The introduction of the Monitoring groups in the AGS data interchange format was a big step forward. Instead of creation of different data groups for different time-related monitoring instruments (piezometers, slope inclinometers, settlement gages, etc.), one set of data groups was created to accommodate all such data. This made the format expandable with just the addition of new instrument types in the pick list. This avoided creation of new groups and issuance of updated formats.
The DIGGS format currently has taken an approach opposite of the Monitoring groups in the AGS. There exist multiple sample and hole construction tables and plans to expand this multiple table idea to other types of data that are currently stored in one table. The tables in each type share common fields (roles, specifications, etc.) but differ in type-specific fields. For example, driven or pushed samples have length and diameter fields whereas block samples have height, width, and length fields. This structure allows validation rules that are easily constructed and are automatically enforced by the schema.
There are a number of problems with this approach. The first is that of perception. The DIGGS format already has a large number of tables. With this approach the number of sample tables went from one to five. Selling the DIGGS format to the user community is difficult enough without the bloat that this methodology will create.
The second problem is that if new sampling methods, hole construction types, etc. are required the schema will need to change with the addition of new tables. Maintainability is crucial to the design of any data interchange standard and this methodology could create a maintenance problem. Granted that the currently established tables are quite good in terms of probably covering all possible types but there is no guarantee that is the case.
The third problem is one of non-validating data. We have worked with thousands of clients and I would say the vast majority do not, for example, record the sample diameter.

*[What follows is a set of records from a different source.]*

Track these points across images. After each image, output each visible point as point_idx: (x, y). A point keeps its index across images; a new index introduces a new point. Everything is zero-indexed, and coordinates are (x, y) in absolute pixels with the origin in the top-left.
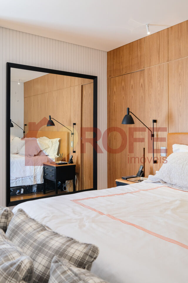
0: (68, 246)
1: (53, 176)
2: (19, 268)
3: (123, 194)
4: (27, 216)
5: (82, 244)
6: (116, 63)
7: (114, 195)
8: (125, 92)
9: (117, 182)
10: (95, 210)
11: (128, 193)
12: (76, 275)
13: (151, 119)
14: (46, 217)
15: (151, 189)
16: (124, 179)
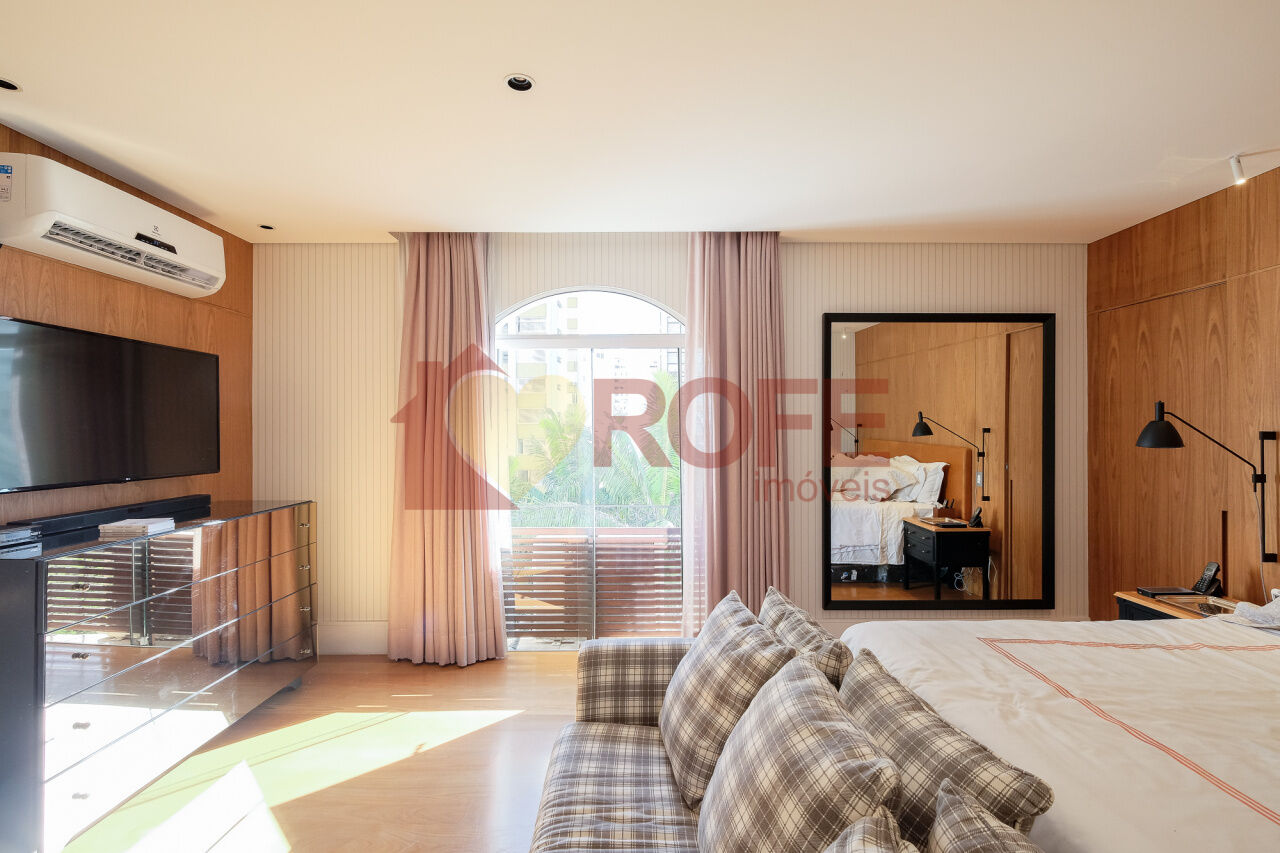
0: (976, 763)
1: (928, 552)
2: (876, 778)
3: (1135, 646)
4: (881, 668)
5: (1010, 768)
6: (1118, 271)
7: (1106, 645)
8: (1150, 350)
9: (1119, 600)
10: (1045, 679)
11: (1153, 646)
12: (995, 835)
13: (1251, 429)
14: (918, 669)
15: (1244, 648)
16: (1144, 594)
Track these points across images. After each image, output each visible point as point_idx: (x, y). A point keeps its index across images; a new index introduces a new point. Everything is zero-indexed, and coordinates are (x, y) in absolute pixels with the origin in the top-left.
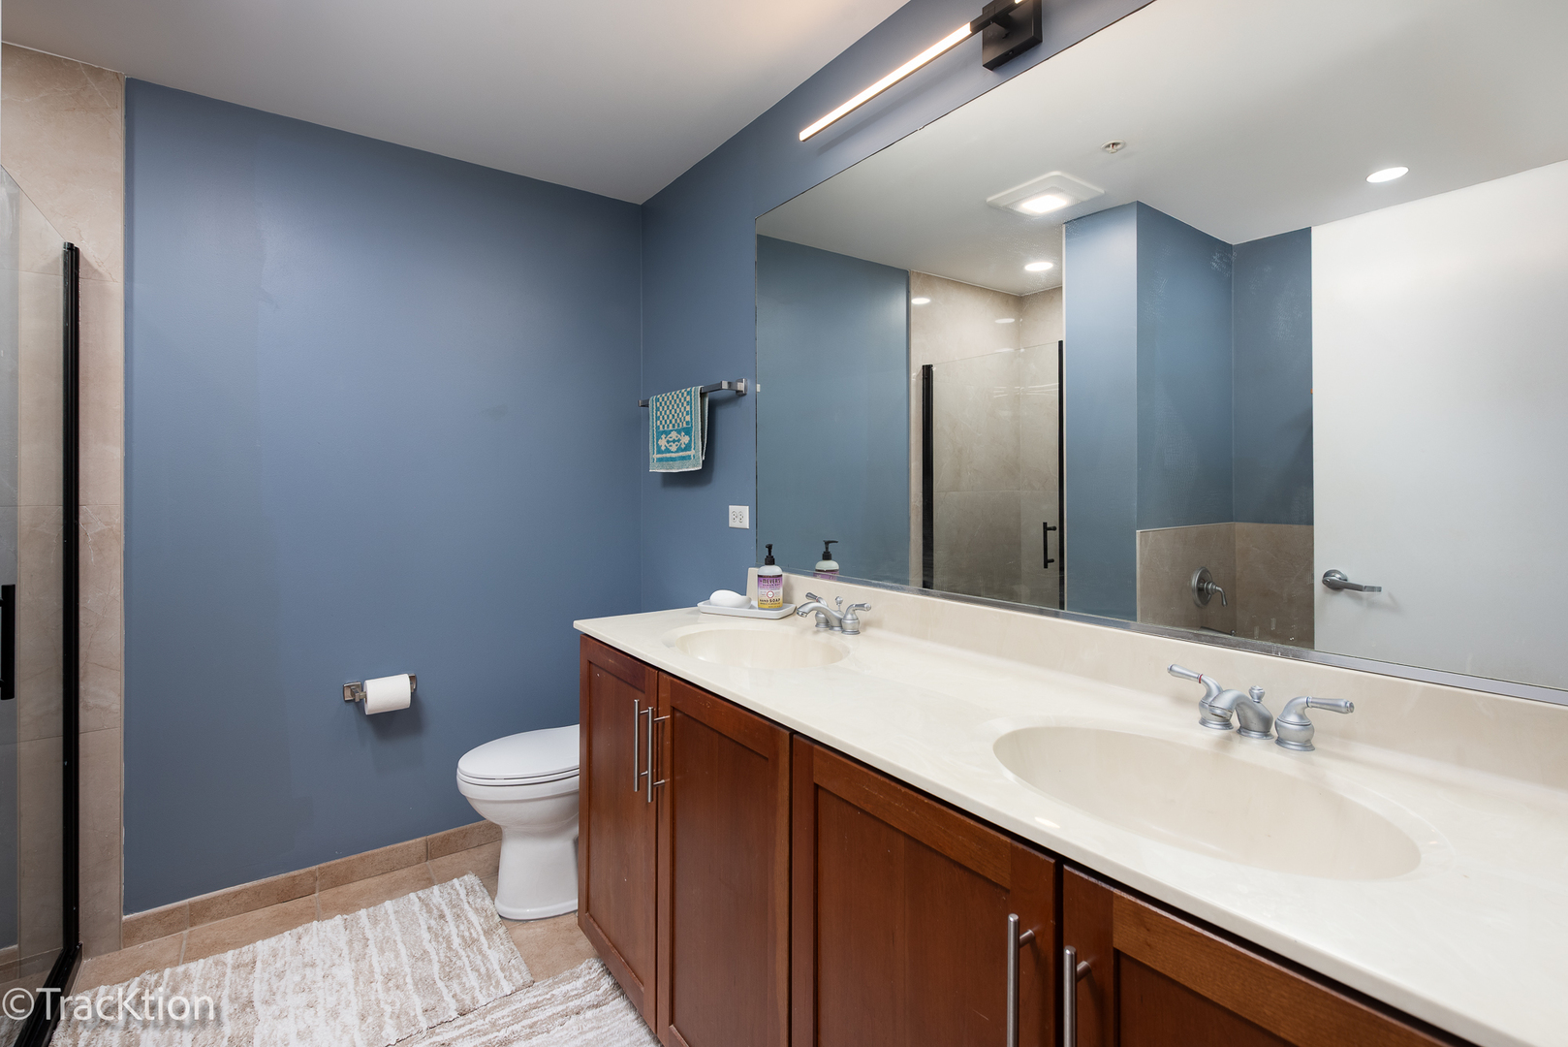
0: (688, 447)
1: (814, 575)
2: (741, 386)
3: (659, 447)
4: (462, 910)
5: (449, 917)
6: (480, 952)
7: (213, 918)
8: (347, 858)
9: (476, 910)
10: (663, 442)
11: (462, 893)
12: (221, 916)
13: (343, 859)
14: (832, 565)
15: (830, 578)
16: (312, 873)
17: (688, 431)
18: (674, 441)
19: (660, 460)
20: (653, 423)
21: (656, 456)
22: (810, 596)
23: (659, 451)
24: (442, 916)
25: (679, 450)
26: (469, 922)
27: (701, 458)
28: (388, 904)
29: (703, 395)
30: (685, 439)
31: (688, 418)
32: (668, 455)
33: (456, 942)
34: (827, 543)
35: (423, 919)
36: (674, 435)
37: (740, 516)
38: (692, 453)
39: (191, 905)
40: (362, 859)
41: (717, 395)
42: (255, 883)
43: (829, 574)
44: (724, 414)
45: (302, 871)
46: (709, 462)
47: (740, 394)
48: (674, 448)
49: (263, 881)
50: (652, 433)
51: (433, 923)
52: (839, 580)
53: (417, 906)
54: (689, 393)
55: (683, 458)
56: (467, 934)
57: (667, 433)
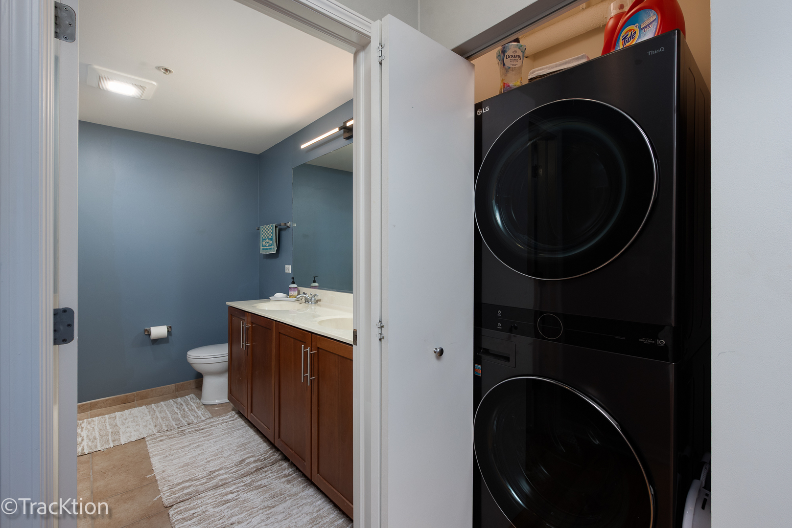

Is this good database design? No. Should these data be deemed invalid? Also No. Even if this was made a requirement for all new projects transmitted with DIGGS, what about legacy data? This is just one example of the kinds of problems that can be encountered with strict enforcement of these types of validation rules with legacy information.
The fourth problem is the added difficulty in performing other validation. For example, is it reasonable that a hole was advanced using an excavation from 0 to 3 meters and then augered from 2 to 8 meters? Having that information in two tables makes validation more difficult.
In summary, this approach increasing complexity, leads to possible maintenance issues, may prevent the transmittal of some legacy information, and make some types of validation difficult with only the one, minor advantage of being able to easily set up a few validation rules.
Our proposed alternative is to revert to the structure of one table for one class of data, that is, one sample table, one hole construction table, etc. Each table would contain all the commonly used fields that are currently contained in the multiple tables. Therefore, pushed samples would use the length and diameter fields and not the width and height fields used by the block samples.
For maintenance, each of these tables would also contain a complex type field that is made up of value triplets: Data type, value, units. This allows easy expansion of the types of information that can be transmitted without changing the schema.
Finally, conditional validation rules can be written in Schematron. Therefore, the same rules that would be used by the multiple table approach could be enforced. This has the disadvantage of writing code external to the schema but this will have to be done in many other places in the format. Also, this code writing does not impact the user. Whether rules are written in Schematron or automatically handled by the schema is an irrelevant fact to the user. Without sacrificing data integrity, the format needs to insulate the end user from unnecessary complexity.
To have to make the format more complex and less maintainable just to avoid writing some one-time external rules is not justified.